Nel cuore antico di Monterosso Almo, il presepe che respira: magia e memoria nella 39ª edizione
C’è un luogo, arroccato tra i silenzi delle montagne iblee, dove il Natale non si limita ad arrivare, ma rinasce ogni anno con la forza di una tradizione viva e palpitante. È Monterosso Almo, uno dei borghi più suggestivi d’Italia, che con la sua 39ª edizione del presepe vivente si prepara a compiere un vero e proprio miracolo temporale. Qui, la sacra rappresentazione non è una semplice rievocazione, ma un viaggio totale che coinvolge tutti i sensi, un’immersione in un mondo dove il confine tra passato e presente si fa sottile, quasi trasparente.
Immaginate di varcare la soglia del quartiere Matrice e di essere subito avvolti da un’atmosfera che parla di altri tempi. L’aria stessa sembra cambiare densità, carica del profumo del legno bruciato nei bracieri, del pane appena sfornato, della lana umida e della terra. I vicoli lastricati di pietra, illuminati dal tremolio delle fiaccole e delle lanterne, si trasformano in un palcoscenico a cielo aperto. Ad ogni angolo, la storia prende vita sotto i vostri occhi. Udirete il ritmico battere del martello del fabbro sull’incudine, un suono metallico e solenne che da secoli scandisce il lavoro dell’uomo. Ascolterete il vociare delle comari sedute sugli usci, che si scambiano proverbi e storie con una cadenza dialettale che è musica pura. Il laboratorio del falegname risuona del fruscio della pialla sul legno, mentre la figura del cantastorie, avvolto nel suo mantello, incanta bambini e adulti con racconti epici tramandati di generazione in generazione.

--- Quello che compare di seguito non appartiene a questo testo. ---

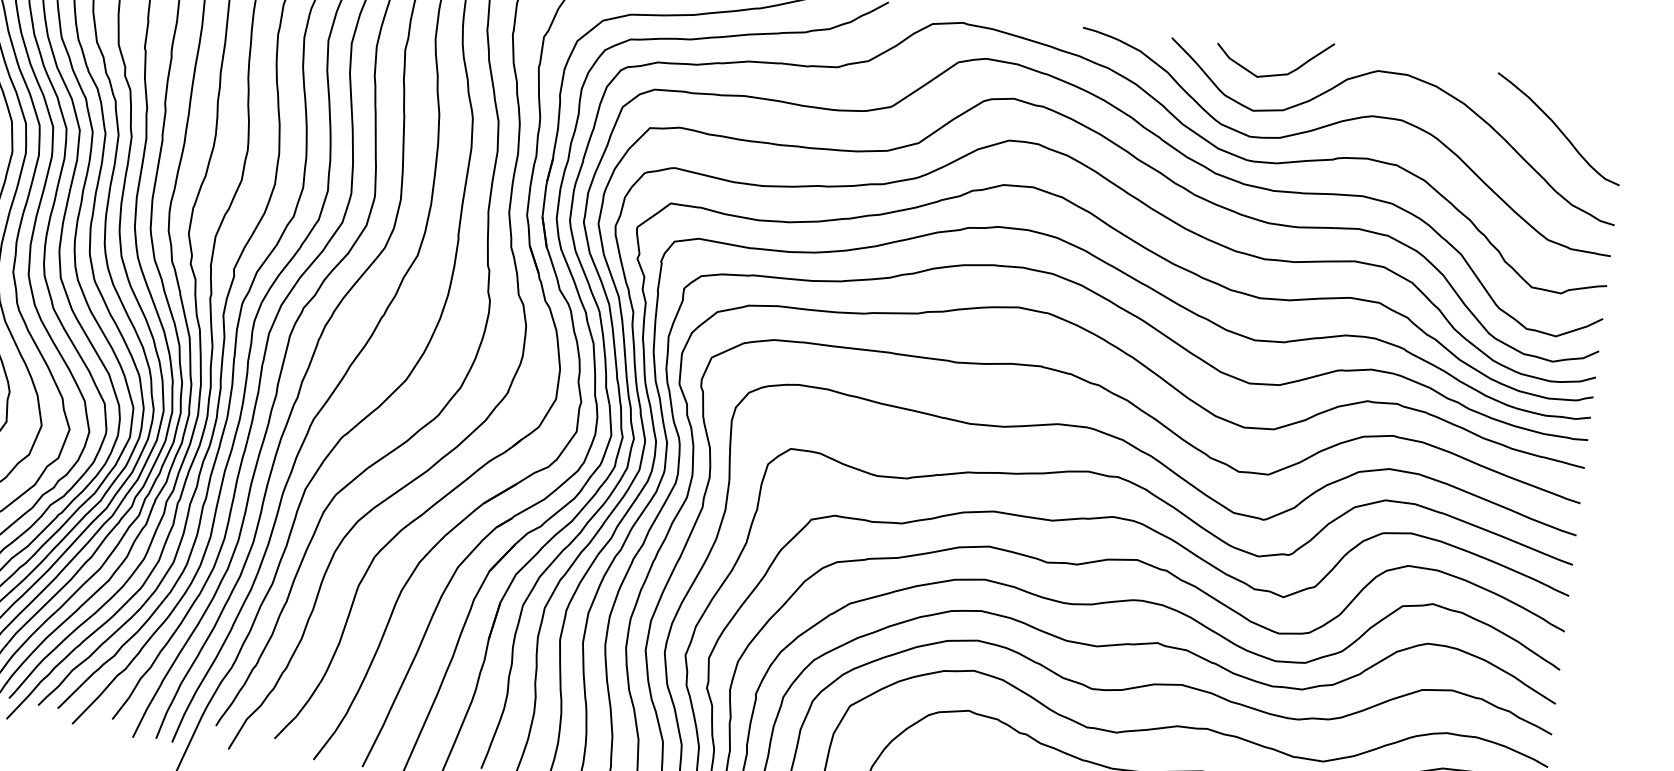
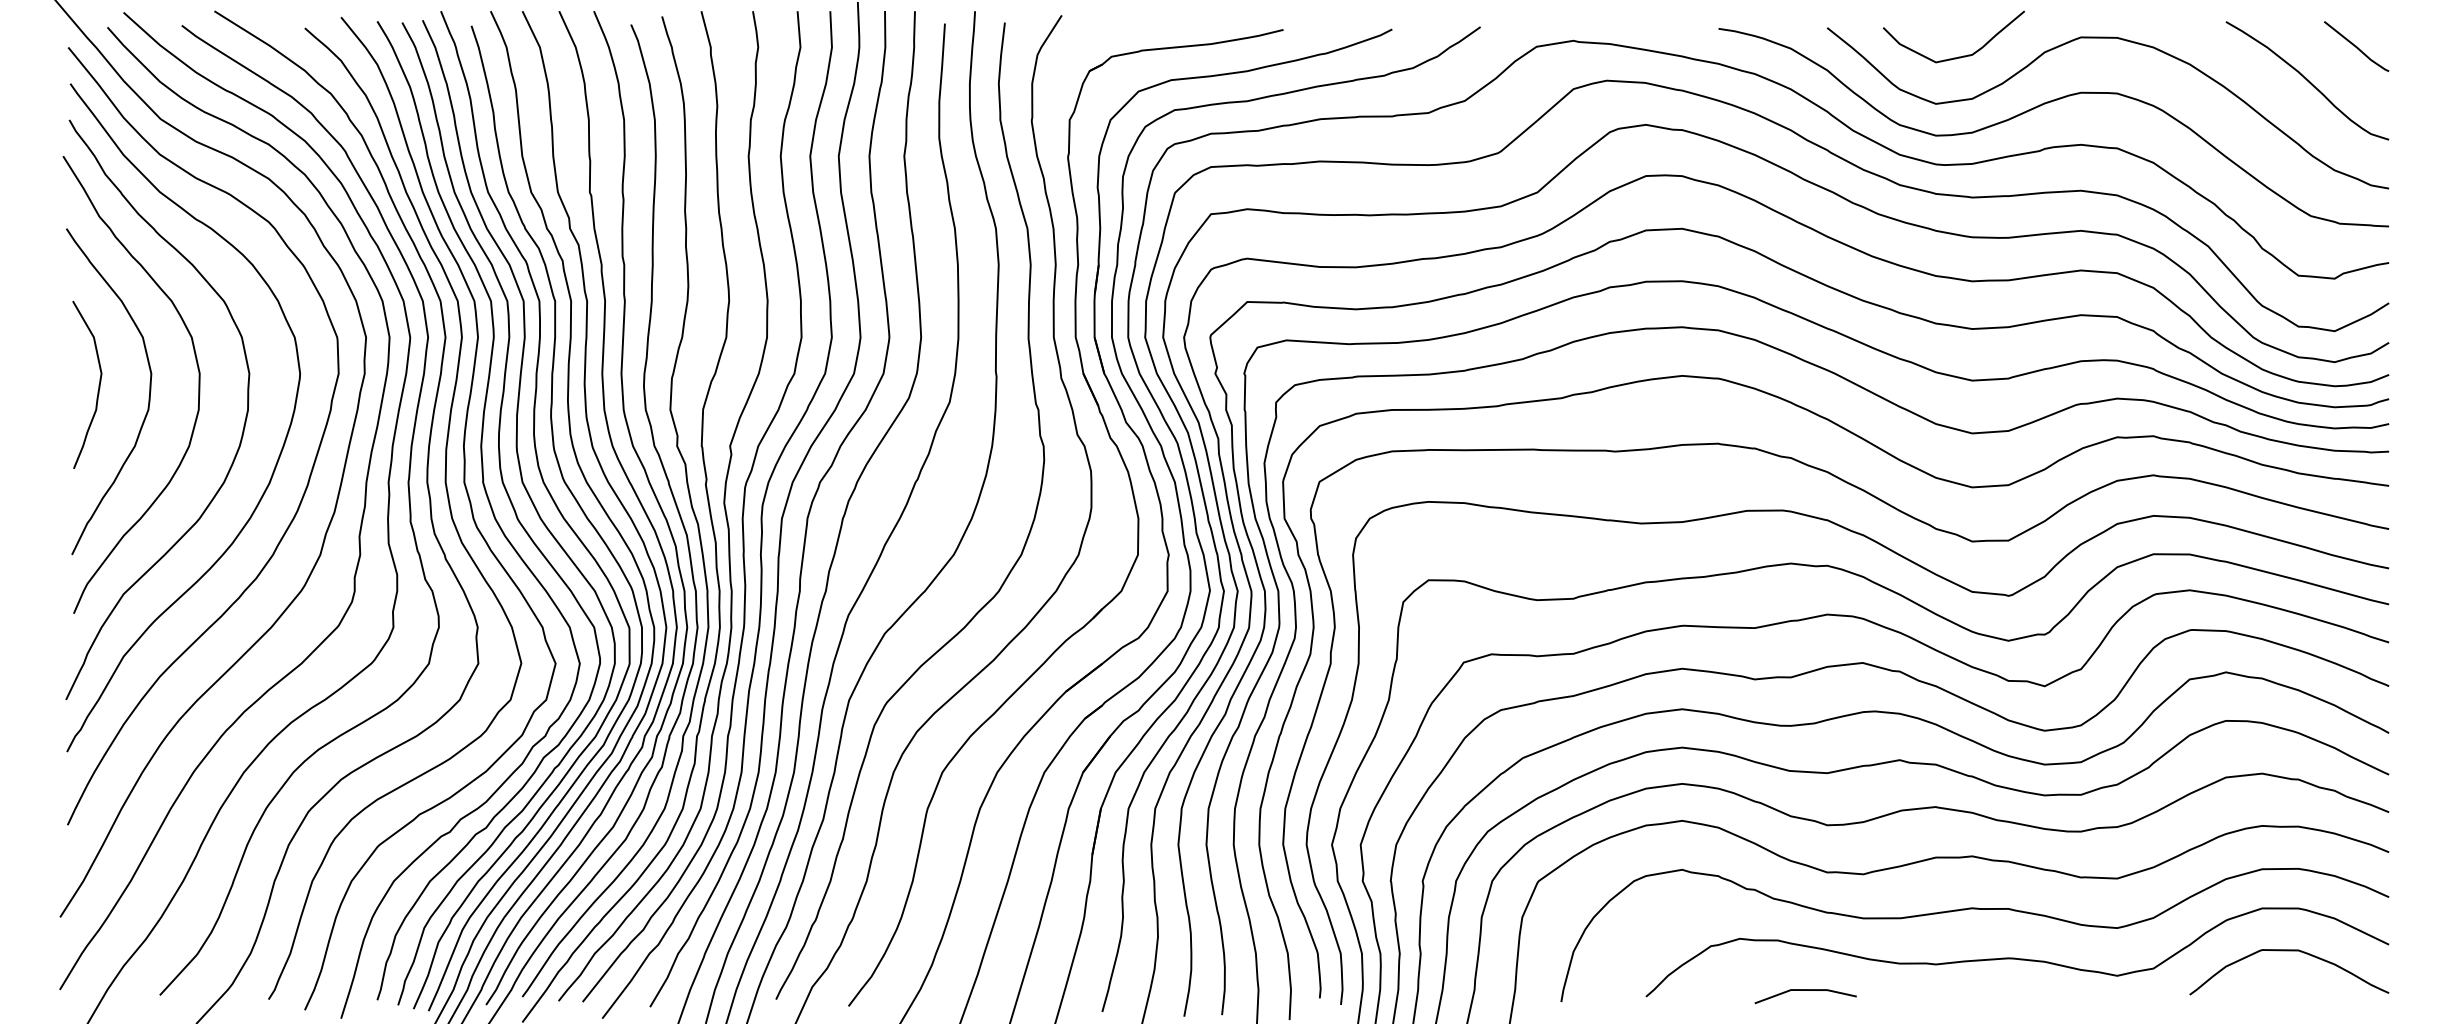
line: (1602, 106) -> (2356, 46), added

Il cuore del presepe è il lento, maestoso corteo dei mestieri dimenticati. Rivedrete “u curdaru”, il cordaio, le cui dita esperte intrecciano la canapa con una danza ipnotica; “u cirnituri”, il setacciaio, che separa il grano dalla pula in un gesto antico come l’agricoltura; “a lavannara”, intenta a battere i panni sulla pietra del lavatoio, e “u scarparu”, che dà nuova vita a vecchie calzature. Sono volti e gesti che raccontano un’epoca in cui ogni oggetto aveva un’anima e una storia, testimoniando la bellezza raffinata di un artigianalato che è memoria collettiva incarnata.
E poi, dopo aver percorso questo sentiero di umanità operosa, si giunge alla meta che dà senso a tutto: la Grotta della Natività. Qui, il caos dei suoni e dei colori si placa in un silenzio reverente. La luce calda di lampade a olio illumina il volto sereno di Maria, la figura silenziosa di Giuseppe e la mangiatoia dove riposa Gesù Bambino. Il fiato visibile del bue e dell’asinello contribuisce a creare un’atmosfera di intima, struggente tenerezza. È il fulcro emotivo e spirituale di tutto il percorso, un’immagine che parla direttamente al cuore, al di là di ogni barriera culturale o religiosa.
“Il nostro presepe nasce per scaldare e riempire il cuore dei visitatori”, spiega con sincera passione Mario Accomando dell’associazione Amici del Presepe. È questa la missione più profonda: non stupire con effetti speciali, ma commuovere con l’autenticità. Un’opera corale che trova le sue radici negli insegnamenti universali sul valore di questa sacra rappresentazione, capace di parlare a credenti e non credenti attraverso il linguaggio universale della bellezza, della memoria e della comunità.
Lasciatevi allora avvolgere da questa magia che sa di passato e di futuro. Venite a respirare i profumi della memoria, a toccare con mano la storia, a provare quei brividi autentici che solo una tradizione vissuta con così tanto amore sa regalare. A Monterosso Almo, il Natale non si guarda: si vive, si respira, e ci si perde dentro, per ritrovarsi con il cuore un po’ più caldo e gli occhi pieni di meraviglia.